米崎専門家によると、EUやASEAN、アフリカ地域の各種地域共同体に比べて小規模で、地理的に大変狭隘(きょうあい)な地域を複数の国が国境により細分化している。このため、一国のみでは解決が難しい、いわゆる「越境問題(クロスボーダーイシュー)」が多いことがSICA地域の特徴と指摘する。

「中でもJICAが支援してきた物流・ロジスティクス分野は、人口数百万人程度の小国単独では達成しがたい経済開発を支援するSICAの最優先分野の一つ」だという。物流改善は、中南米地域への日本の開発協力の効率性をより高め、さらには日本企業にとってもビジネス環境整備につながることが期待されると話す。

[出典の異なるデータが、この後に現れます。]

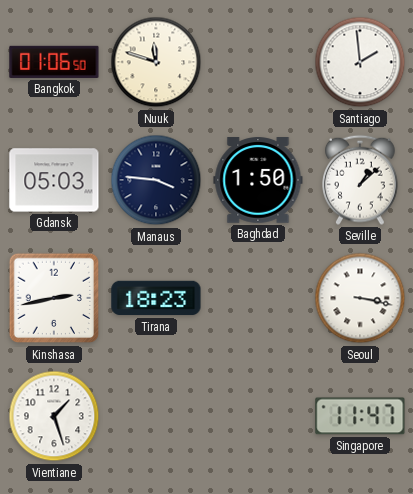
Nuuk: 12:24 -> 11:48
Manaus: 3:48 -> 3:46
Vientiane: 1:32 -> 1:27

「加盟国政府の合意形成は容易ではないが、地域に寄り添いそれを支援するJICAに対する信頼度はより高まっている」と語っている。

JICAでは、SICAと策定したアクションプランを来年からプロジェクトなどを通じて実現を目指す。今後もSICA地域に特有の課題の解決と、地域レベルで取り組むからこそ可能になる「地域公共財」の創出を通じた経済・社会開発を支援し続ける。

(注)日本は1995年から毎年、SICAと政策協議(日本・中米「対話と協力」フォ−ラム)を実施。2005年は日・中米交流年として、SICA加盟国および準加盟国との間で「日本・中米首脳会談」を開催し、「東京宣言」と「行動計画」が採択された。同宣言をベースにODA事業を通じさまざまな広域・二国間ベースでの協力支援が行われてきた。また、2010年以降は、日本がSICA域外オブサーバー国となりほぼ毎年のペースで政策協議を開催している。